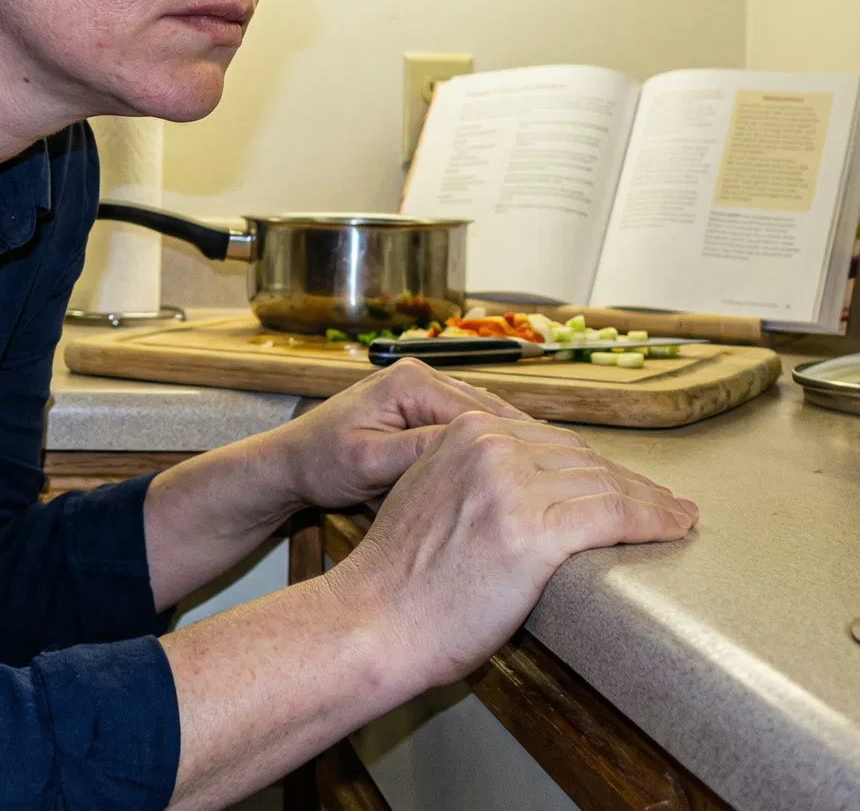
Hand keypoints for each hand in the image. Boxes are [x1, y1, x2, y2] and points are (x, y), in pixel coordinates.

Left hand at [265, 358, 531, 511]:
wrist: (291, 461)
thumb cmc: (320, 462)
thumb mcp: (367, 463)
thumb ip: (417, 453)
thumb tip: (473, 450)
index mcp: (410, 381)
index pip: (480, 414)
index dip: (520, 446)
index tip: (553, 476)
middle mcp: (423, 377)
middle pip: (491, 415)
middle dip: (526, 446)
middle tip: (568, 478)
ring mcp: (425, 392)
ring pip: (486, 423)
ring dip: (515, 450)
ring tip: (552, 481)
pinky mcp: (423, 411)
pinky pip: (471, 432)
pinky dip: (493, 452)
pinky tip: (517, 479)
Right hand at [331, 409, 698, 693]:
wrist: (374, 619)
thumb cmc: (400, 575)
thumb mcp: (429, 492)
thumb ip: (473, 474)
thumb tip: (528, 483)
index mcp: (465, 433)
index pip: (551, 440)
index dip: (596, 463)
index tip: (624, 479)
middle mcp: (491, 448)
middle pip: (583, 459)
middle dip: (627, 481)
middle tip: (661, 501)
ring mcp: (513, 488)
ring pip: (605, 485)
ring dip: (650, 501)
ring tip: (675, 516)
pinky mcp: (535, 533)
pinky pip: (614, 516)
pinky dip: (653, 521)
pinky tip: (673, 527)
***
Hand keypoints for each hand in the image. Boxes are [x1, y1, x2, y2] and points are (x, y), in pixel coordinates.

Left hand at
***
[Task goal]
Would you print exactly, and only, the lines of the data above from the line with "middle tip: (568, 478)" through the line with "thumb ip: (473, 474)", inclusive?

[Answer below]
middle tip: (568, 478)
ring mcp: (425, 392)
ring pip: (486, 423)
ring dip: (515, 450)
ring tip: (552, 481)
pinky mcp: (423, 411)
pinky pip: (471, 432)
pinky dip: (493, 452)
pinky tip: (517, 479)
Right hand at [331, 409, 698, 693]:
wrist: (374, 619)
thumb cmc: (400, 575)
thumb mcp: (429, 492)
thumb ip: (473, 474)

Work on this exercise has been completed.